Written problem A: Quote the part of the Winnebago passage that opens with the words containing "We are already" and closes with "meridian floor plants.".
Written problem B: Extend the Winnebago passage beyond its final sentence.

Supplied text:
__________

We are already seeing a monthly sequential increase in order backlog by our dealers in the Towables RV segment from June through September. For the marine market, dealers similarly started to pullback on orders to OEMs as they began to work more earnestly on rightsizing the age and mix of their current inventory with retail support. At the same time, the strength of our Barletta brand continues to show through as it continues to garner excitement amongst dealers and demonstrate market share stability and even further growth in some months. Among Barletta’s latest releases for model year 2024 is the industry’s first pontoon boat with twin engines mounted in the center of the boats transom, available on the L25 ultra lounge and meridian floor plants.

And the new Reserve LeSharo, a simplified decontented offering of the ultrahigh-end reserve. Both offerings will begin shipments in December of this calendar 2023 year. We are incredibly proud of the portfolio of premium businesses and the family of products we have in the market today and innovation remains a core pillar of our strategy as we continue to invest in new products, including Grand Design’s new Serenova, an upscale, modern single-axle travel trailer designed for towing by SUVs and available in three differentiated floor plans with distinct and unique attributes, along with the new Reflection 100 affordably priced below our current Reflection fifth wheel model line while maintaining the key attributes, quality and eye appeal of the existing lineup.

The new Winnebago Access stick and tin product marks Winnebago Towables entrance into the conventional travel trailer market with an MSRP starting below $30,000. The access emphasizes premium features such as an enclosed and heated underbelly with a 12-volt take pad heater, power stabillation jacks and factory supplied solar and prep for WiFi. As we have shared in the past, a core tenet to our business is expanding our capabilities and innovation drivers. In Q3 of this year, we announced the acquisition of Lithionics Battery, a leading provider of lithium-ion battery solutions with best-in-class performance, quality and safety. The acquisition of Lithionics Battery has bolstered our house battery solutions differentiation, energized our electrical supply ecosystem and positioned Winnebago Industries as a future leader in electrification.

__________

Given records:
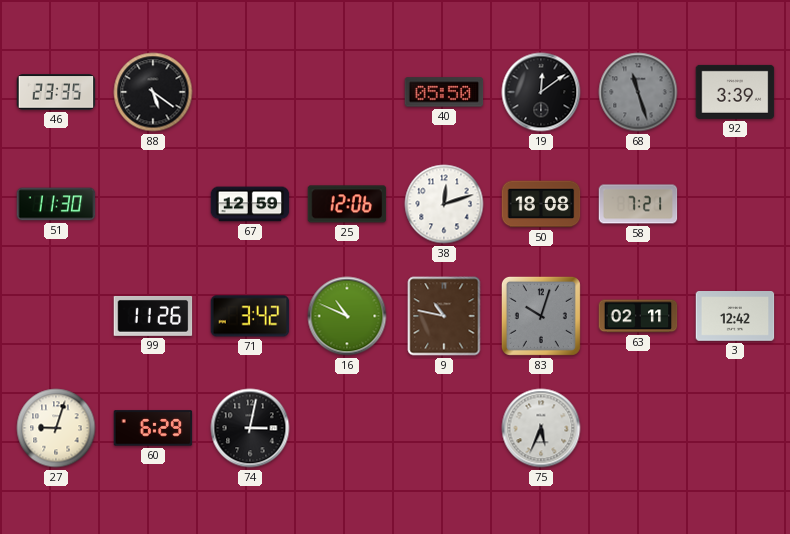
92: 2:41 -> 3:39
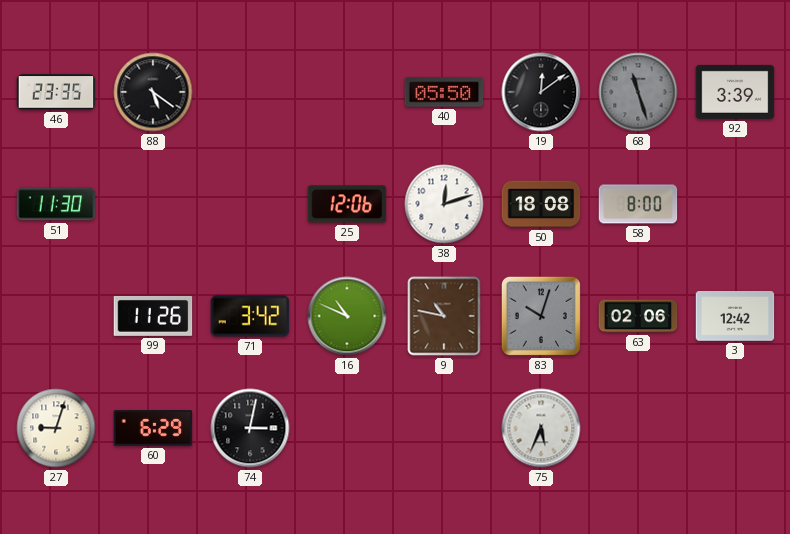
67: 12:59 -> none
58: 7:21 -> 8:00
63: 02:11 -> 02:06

__________

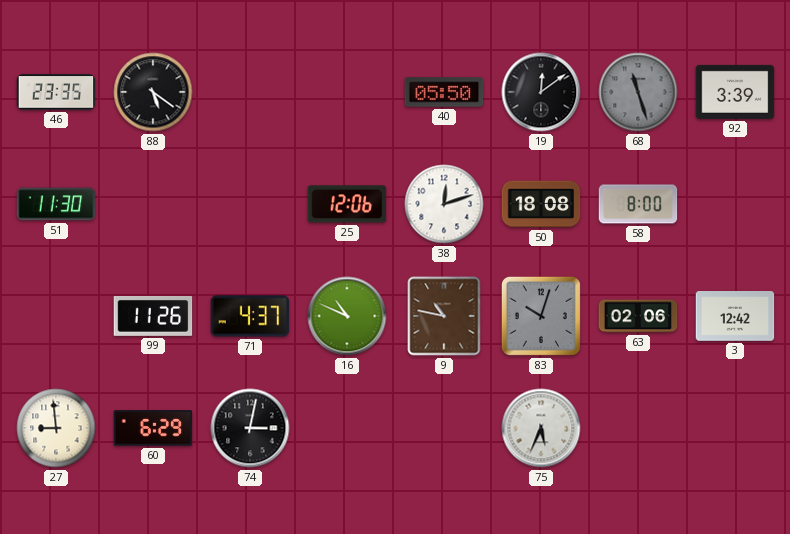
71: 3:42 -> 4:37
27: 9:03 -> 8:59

__________

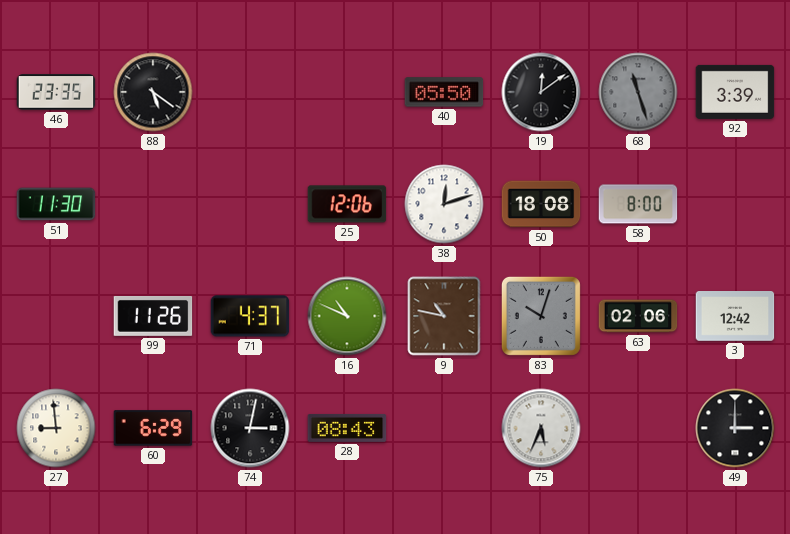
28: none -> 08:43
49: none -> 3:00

__________

Task response A:
We are already seeing a monthly sequential increase in order backlog by our dealers in the Towables RV segment from June through September. For the marine market, dealers similarly started to pullback on orders to OEMs as they began to work more earnestly on rightsizing the age and mix of their current inventory with retail support. At the same time, the strength of our Barletta brand continues to show through as it continues to garner excitement amongst dealers and demonstrate market share stability and even further growth in some months. Among Barletta’s latest releases for model year 2024 is the industry’s first pontoon boat with twin engines mounted in the center of the boats transom, available on the L25 ultra lounge and meridian floor plants.

Task response B:
The integration of Lithionics into the Winnebago Industries family is proceeding as planned. And we are continuing to develop exciting new power generation solutions and winning business with organic and new customers within the outdoor mobility space. Our Lithionics team recently showcased several of its capabilities and new products at the IBEX Marine Show earlier this month in Tampa, signaling a strong intent to offer its innovation to the rest of the marine industry. Complementing this acquisition, the Winnebago brand recently announced the release of the Winnebago Solis Pocket 36B van, which features our exclusive Winnebago plus EcoFlow Power Kit Pro. This power management controller optimizes energy efficiency, reduces weight and simplifies vehicle operations by replacing five essential power components, the inverter, shore power converter, battery energy converter, solar energy converter and alternator energy optimizer, all into a single lightweight system.

Even further, this groundbreaking integrated 48-volt solution reduces charging time, improves battery recovery and introduces a simplified and more intuitive user interface. The new sustainability-focused Solis Pocket 36B packs more into a compact size product than any other RV, providing customers with many of the features and conveniences of a full-size RV. Now turning to the full year. Overall, for our fiscal 2023 full year, we achieved $3.5 billion in net revenues, consolidated gross margin of 16.8%, and adjusted earnings per diluted share of $7.67. While our results are down from the historic year ago period, we maintained strong profitability due to the strength of our evolving and diversified portfolio of premium outdoor recreation brands.

I am incredibly pleased that the foundation of the transformed company we have built over the last 7 years can produce the results we just completed in a difficult market environment. We remain committed to the continuous improvement of our bottom line with a focus on operational excellence, further work on productivity, cost containment and fixed overhead rationalization along with collaboration with our dealer partners to maintain an appropriate and balanced product mix in the field. We are also continuing to look ahead to further developments and investments in innovation to ensure our diverse portfolio of premium brands continues to resonate with consumers and grow our market share. Our new advanced technology center opens this fall. All of these efforts and investments will be greatly beneficial to scaling the business successfully when headwinds turn back around to tailwinds in the future.

I will now turn the call over to our Chief Financial Officer, Bryan Hughes, to review our fiscal 2023 full year and fourth quarter financial results in more detail. Bryan?

Bryan Hughes: Thanks, Mike and good morning everyone. Fourth quarter consolidated revenues were $771 million, 34.6% lower than the $1.2 billion recorded during the fourth quarter of fiscal 2022, driven by lower unit sales related to current market conditions, dealer efforts to reduce inventories with a focus on prior year model product and higher discounts and allowances compared to prior year, partially offset by carryover price increases. As we navigate a challenging environment, we continue to demonstrate resilient profitability and strong margins in the Towable RV and Marine segments. Gross profit was $127.5 million, a decrease of 39.4% compared to $210.4 million for the fiscal 2022 period. Gross profit margin decreased 130 basis points in the quarter to 16.5%.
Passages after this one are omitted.